Well, that or an incredibly stupid mismanagement of a major promotion. I am writing about the GM-like imbecility of KFC’s now-infamous “Oprah Coupon” promotion, begun less than a week ago yet destined to make a laughing stock of the one-proud chain of chicken restaurants.
KFC is a division of Yum! Brands, a corporation of restaurants and fast-food purveyors, and one of the weaker lines in recent years. To counter its lagging position, the guys at KFC came up with two ideas to revive KFC’s fortunes. First, the company decided to introduce non-fried entrees to the menu, calling them Kentucky Grilled Chicken. This was actually a pretty good idea, a way to attract health-conscious customers and expand the menu.
The second idea was born during the Super Bowl. Another restaurant chain, Denny’s, got folks to give them another try with a time-tested promotion – a free breakfast to anyone who wanted one. Denny’s promotion had significant risk and cost, but it paid off big-time, and the company’s sales have been much improved since the promotion.

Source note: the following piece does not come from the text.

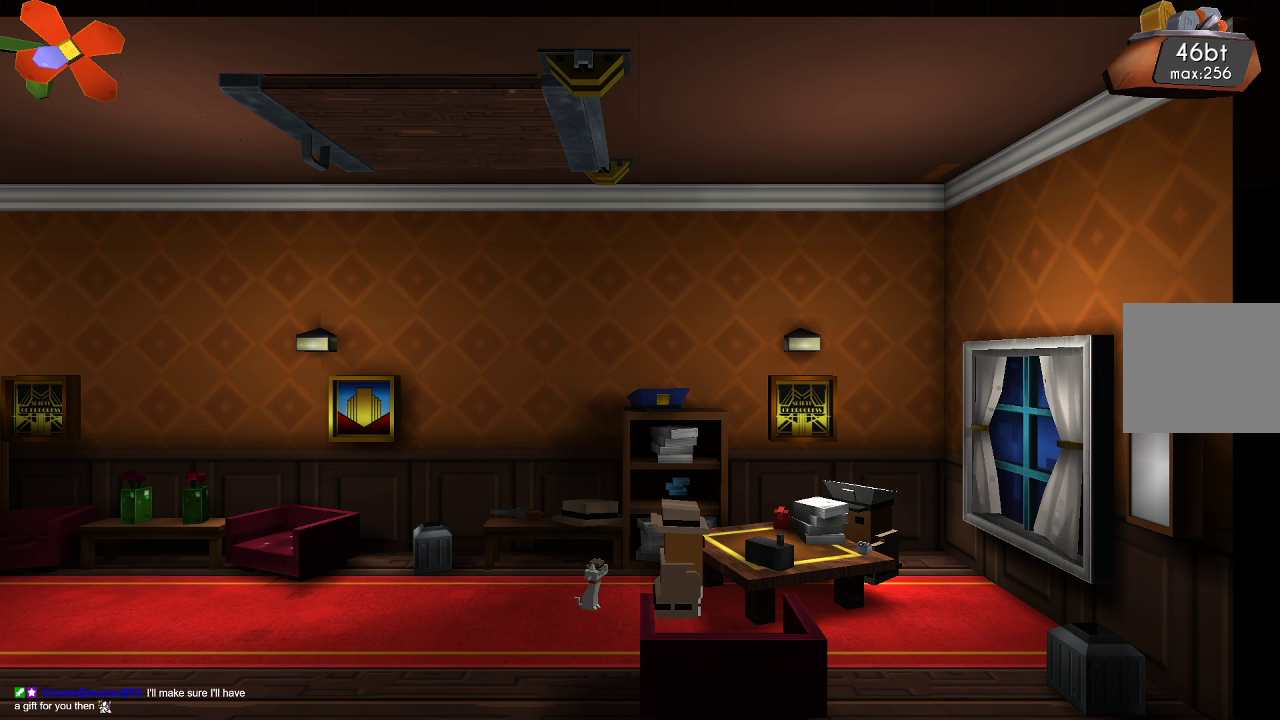
{"buttons": [], "left_stick": "left", "right_stick": "center", "events": [[433, "left_stick", "left"]]}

The guys at KFC saw the success at Denny’s. and decided the best way for them to get the same results was to run a similar promotion. But rather than wait until the next Superbowl, KFC worked out a venture with the reigning Queen of daytime television, Oprah Winfrey. Winfrey talked up the chain on her show and announced the promotion; a coupon for a free two-piece chicken dinner. Oprah also posted a link on her website to the coupon printout. The coupons could be printed May 5 and 6, and could be redeemed anytime at any KFC through May 19, excepting Mother’s Day.
Up to that point, this sounds like a great plan. A new product, announced on national television by a popular icon, with coupons to boot. What could go wrong?
From that point on, actually, almost everything.
In the first place, people began complaining from the start that they could not get the coupons to print. It should be noted that KFC neither acknowledged this problem, nor made any effort to address it. Of course, that’s probably because they had much bigger problems staring them in the face.
The geniuses at KFC decided to run this promotion, but without any coordination with the local restaurants and franchises. What’s worse, no one considered the likely response to the promotion, and the restaurants quickly ran out of the grilled chicken.
As a result, instead of a wildly successful promotion that could have raised KFC’s stature and impressed new customers, KFC’s promotion resulted in millions of people standing in line only to find their coupons were denied, no explanations were available, and the overworked staff was hostile and rude.
This being America, denial of the previously unknown right to free chicken led to reports of violence. KFC denied these reports of course, but right about now their credibility is such that anything they say is likely to work against them. In the same statement denying violence or angry protests, a company spokeswoman for KFC still tried to claim the company was prepared for the promotion.
The head office for KFC shut down its customer service lines and instead issued a press release promising that rainchecks would be sent to those unable to redeem their coupons. There’s a few problems with that claim, though. In the first place, customers already angry about having stood in line to be denied are now being told to go back to the restaurants, not for the promised food but to fill out forms to receive another coupon that may or may not arrive in a couple months, which may or may not be accepted at the restaurants, which in any case is less than what was promised on the Oprah show, and by the way the restaurant people I talked to today, say they have no heard anything about rain checks and there are no forms to fill out, meaning that if a customer believes KFC this time and tries to get a form to send off for the raincheck, they are likely to get the same rude reception they got the first time they came in on the matter. In other words, KFC is doing the things that guarantee maximum brand damage to themselves.
The very idea that KFC would plan, execute, and respond so badly to this situation is corporate suicide, an action that only makes sense if the marketing department and upper management at KFC were quickly and quietly replaced by operatives from Popeye’s chicken. Because the two things I can confidently claim after speaking to customers who tried to participate in the promotion, is that KFC has driven away a lot of customers, current and potential, and these folks will still go out and get chicken, which benefits Popeye’s more than anyone else. El Pollo Loco has played on the hype, promising to honor the KFC coupons on Mother’s Day, but the chain is too small to have planned and carried out a plan on this scale. As for Church’s chicken, if you have tried any of their “specials” or watched any of their ads (I know what ‘boring‘ is), you would recognize that subverting the Colonel to advance their own market share is well beyond their capabilities.
Whatever it is, this whole campaign and collapse is just one more example of how poor planning and dependence on spin is eventually just self-destructive and futile.